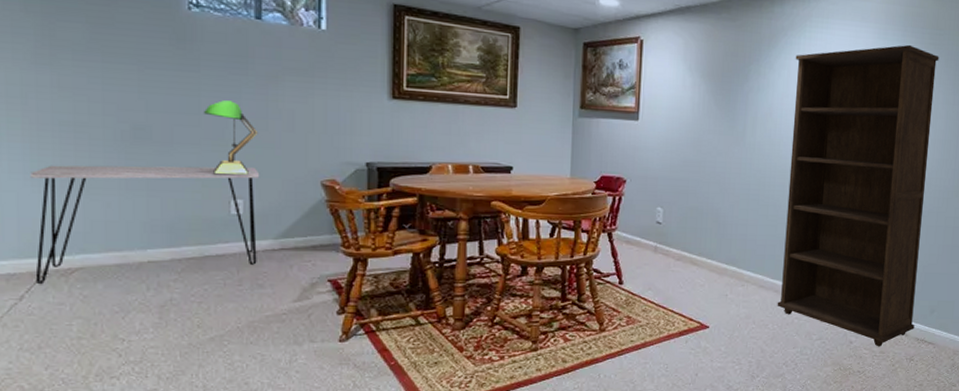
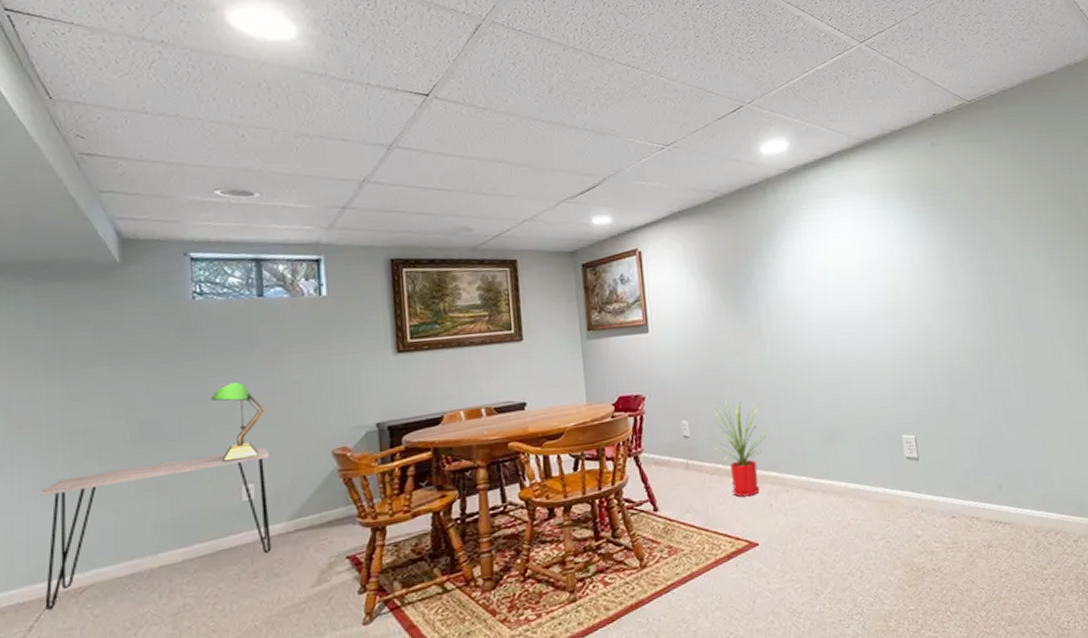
house plant: none [674,194,735,285] -> present [702,399,770,498]
bookcase: present [777,44,939,347] -> none [797,209,985,537]

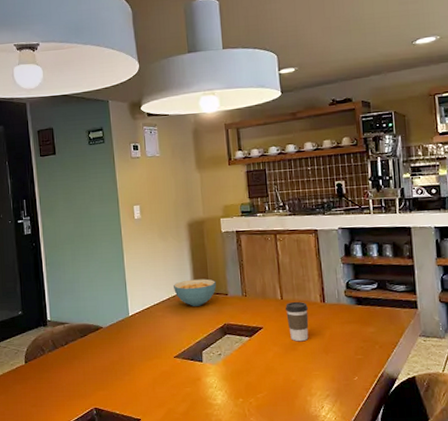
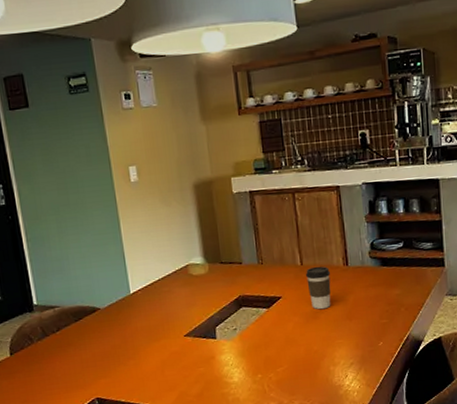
cereal bowl: present [174,279,216,306] -> none [180,247,229,279]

What the task asks:
Reproduce each line above precisely, with no pictures.

Task solution:
house plant: none [674,194,735,285] -> present [702,399,770,498]
bookcase: present [777,44,939,347] -> none [797,209,985,537]

cereal bowl: present [174,279,216,306] -> none [180,247,229,279]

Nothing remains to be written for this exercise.